In the Second Set of Objections to the Meditations, Descartes is asked to “set out the entire argument in geometrical fashion, starting from a number of definitions, postulates and axioms” (see Objections and Replies). The objectors then add, “You are highly experienced in employing this method, and it would enable you to fill the mind of each reader so that he could see everything as it were at a single glance, and be permeated with awareness of the divine power” (AT VII 128, CSM II 92). Mersenne and his fellow objectors, in effect, are asking Descartes to do for his metaphysics what Euclid had done for geometry. Euclid in The Elements systematizes geometry by using what came to be known as the geometrical method. That is, by using a small set of stipulated definitions, axioms, which are taken to be self-evident, along with postulates, which are sometimes understood to be assumptions that are not self-evident (Heath 1926, 1:123–24), together with the rules of deduction, various theorems can then be demonstrated.
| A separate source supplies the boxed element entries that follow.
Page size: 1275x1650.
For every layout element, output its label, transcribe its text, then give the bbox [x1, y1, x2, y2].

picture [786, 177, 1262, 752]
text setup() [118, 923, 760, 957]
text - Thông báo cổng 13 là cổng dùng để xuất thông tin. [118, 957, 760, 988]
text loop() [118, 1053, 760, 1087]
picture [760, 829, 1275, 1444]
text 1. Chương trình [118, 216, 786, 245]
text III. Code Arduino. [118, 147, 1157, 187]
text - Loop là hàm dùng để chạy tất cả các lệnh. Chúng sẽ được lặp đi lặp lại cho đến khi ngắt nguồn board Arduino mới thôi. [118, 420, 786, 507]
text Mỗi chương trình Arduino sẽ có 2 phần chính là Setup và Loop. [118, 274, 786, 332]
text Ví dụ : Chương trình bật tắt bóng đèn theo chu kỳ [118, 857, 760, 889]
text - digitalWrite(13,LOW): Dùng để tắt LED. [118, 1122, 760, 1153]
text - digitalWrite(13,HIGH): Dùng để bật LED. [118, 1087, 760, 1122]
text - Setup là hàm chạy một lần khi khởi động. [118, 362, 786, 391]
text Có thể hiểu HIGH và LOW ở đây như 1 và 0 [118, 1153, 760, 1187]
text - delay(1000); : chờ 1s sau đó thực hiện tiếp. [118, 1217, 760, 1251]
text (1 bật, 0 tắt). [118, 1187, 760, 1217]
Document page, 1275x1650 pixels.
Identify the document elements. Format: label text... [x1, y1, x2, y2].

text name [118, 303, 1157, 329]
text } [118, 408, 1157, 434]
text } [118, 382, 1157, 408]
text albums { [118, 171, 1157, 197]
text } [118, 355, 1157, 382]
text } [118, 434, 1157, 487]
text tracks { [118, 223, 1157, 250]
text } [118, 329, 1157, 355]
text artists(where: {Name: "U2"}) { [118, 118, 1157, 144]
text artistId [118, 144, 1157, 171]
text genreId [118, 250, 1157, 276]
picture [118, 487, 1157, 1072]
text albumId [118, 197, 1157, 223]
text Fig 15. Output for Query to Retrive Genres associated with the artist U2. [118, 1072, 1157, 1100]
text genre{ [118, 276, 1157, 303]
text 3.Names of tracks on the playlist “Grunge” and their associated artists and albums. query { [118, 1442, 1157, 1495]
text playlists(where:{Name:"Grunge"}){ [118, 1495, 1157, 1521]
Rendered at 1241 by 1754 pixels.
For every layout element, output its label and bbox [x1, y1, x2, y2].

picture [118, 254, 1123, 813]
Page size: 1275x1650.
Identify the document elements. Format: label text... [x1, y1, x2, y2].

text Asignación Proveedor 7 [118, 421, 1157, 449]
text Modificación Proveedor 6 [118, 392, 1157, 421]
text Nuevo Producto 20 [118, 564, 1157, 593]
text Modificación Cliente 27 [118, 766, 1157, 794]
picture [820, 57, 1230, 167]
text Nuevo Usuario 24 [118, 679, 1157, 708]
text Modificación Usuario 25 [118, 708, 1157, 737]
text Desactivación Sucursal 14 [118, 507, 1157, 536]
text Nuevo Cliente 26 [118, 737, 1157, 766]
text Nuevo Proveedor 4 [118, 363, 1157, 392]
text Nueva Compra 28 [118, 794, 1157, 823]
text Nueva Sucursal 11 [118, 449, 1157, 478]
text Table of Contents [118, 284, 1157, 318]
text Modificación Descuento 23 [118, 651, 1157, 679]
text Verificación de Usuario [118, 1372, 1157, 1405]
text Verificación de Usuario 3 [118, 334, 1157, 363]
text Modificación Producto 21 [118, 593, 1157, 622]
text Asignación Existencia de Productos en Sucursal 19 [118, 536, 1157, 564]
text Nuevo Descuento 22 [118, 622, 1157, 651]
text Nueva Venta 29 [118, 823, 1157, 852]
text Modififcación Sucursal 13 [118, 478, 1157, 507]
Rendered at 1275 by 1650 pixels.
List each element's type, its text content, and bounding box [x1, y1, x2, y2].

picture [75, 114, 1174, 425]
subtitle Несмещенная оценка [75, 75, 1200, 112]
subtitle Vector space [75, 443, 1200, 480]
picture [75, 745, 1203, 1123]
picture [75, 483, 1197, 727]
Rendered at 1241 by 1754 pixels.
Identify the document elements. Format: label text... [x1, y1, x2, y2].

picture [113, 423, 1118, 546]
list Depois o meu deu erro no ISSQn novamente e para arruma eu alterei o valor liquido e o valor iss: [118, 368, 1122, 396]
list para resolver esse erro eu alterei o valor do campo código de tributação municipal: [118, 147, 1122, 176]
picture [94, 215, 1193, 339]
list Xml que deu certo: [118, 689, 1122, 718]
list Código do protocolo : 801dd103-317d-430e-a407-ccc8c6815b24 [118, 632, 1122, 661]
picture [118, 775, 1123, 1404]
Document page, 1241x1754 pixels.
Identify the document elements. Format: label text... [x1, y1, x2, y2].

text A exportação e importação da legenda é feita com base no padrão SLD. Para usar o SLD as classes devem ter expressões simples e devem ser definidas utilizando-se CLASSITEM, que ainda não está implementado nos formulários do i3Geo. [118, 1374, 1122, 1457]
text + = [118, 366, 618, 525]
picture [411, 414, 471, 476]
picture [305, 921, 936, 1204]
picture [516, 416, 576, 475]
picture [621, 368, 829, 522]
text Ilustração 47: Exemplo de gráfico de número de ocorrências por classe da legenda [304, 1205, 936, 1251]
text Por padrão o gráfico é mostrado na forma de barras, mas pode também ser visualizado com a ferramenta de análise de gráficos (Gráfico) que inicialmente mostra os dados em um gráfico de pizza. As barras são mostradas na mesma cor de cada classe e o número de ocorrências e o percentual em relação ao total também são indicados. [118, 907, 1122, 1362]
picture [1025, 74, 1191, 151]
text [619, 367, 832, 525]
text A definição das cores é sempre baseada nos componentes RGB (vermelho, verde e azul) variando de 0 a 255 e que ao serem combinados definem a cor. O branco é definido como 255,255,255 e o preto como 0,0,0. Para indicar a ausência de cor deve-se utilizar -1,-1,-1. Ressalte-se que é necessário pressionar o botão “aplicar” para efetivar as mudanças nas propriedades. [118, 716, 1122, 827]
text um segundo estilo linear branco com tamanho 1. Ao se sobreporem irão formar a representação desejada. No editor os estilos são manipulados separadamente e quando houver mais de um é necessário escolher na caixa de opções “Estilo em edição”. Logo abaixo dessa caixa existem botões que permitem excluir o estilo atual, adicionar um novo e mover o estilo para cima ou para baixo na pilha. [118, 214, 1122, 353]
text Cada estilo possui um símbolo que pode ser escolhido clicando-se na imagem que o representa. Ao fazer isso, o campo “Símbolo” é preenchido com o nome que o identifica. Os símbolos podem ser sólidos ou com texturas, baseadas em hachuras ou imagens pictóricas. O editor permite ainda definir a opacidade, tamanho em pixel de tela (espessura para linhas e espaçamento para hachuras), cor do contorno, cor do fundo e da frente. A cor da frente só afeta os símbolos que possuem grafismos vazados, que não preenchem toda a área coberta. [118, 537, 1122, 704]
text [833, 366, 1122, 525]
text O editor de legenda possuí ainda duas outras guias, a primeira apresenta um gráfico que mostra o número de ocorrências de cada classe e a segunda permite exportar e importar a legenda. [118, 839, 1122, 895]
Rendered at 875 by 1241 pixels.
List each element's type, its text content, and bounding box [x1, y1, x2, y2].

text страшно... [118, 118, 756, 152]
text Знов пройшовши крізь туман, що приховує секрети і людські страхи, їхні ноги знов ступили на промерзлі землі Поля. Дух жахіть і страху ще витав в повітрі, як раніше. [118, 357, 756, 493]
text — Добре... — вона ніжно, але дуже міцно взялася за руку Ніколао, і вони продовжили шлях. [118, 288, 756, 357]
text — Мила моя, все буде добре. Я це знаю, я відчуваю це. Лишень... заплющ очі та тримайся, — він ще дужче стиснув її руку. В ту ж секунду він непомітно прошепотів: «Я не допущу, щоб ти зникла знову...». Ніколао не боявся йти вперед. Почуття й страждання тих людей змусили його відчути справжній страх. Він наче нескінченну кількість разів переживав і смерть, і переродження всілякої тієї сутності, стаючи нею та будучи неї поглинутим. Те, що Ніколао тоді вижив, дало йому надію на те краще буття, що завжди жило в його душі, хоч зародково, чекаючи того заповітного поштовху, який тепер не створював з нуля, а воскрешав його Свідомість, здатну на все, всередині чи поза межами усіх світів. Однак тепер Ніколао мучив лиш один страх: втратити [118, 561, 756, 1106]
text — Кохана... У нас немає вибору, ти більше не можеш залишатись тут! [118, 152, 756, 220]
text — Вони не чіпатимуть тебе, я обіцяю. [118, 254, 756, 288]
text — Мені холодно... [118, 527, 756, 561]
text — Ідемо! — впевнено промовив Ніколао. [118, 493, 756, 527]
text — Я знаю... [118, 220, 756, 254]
Descartes replies to the second set of objectors’ request by making a distinction between the order and the method of demonstration when writing in a “geometrical manner.” The geometrical order, as he describes it in both the Second Replies and the synopsis to the Meditations, is one by which claims or items that come first must be entirely known without the aid of those that come later in the demonstration (AT VII 154, CSM II 110; AT VII 4, CSM II 5). In turn, what comes later in the demonstration must rely solely on what came before. Some have wondered whether Descartes means these items to be ontologically or epistemically prior – that is, first in the order of being or first in the order of discovery (CSM II 110 n. 2 and 112 n. 1). However, given that Descartes proves God's existence in the Third Meditation and his own existence, which depends on God, in the Second Meditation, it seems fair to assume that he means first in the order of discovery and not in the order of being.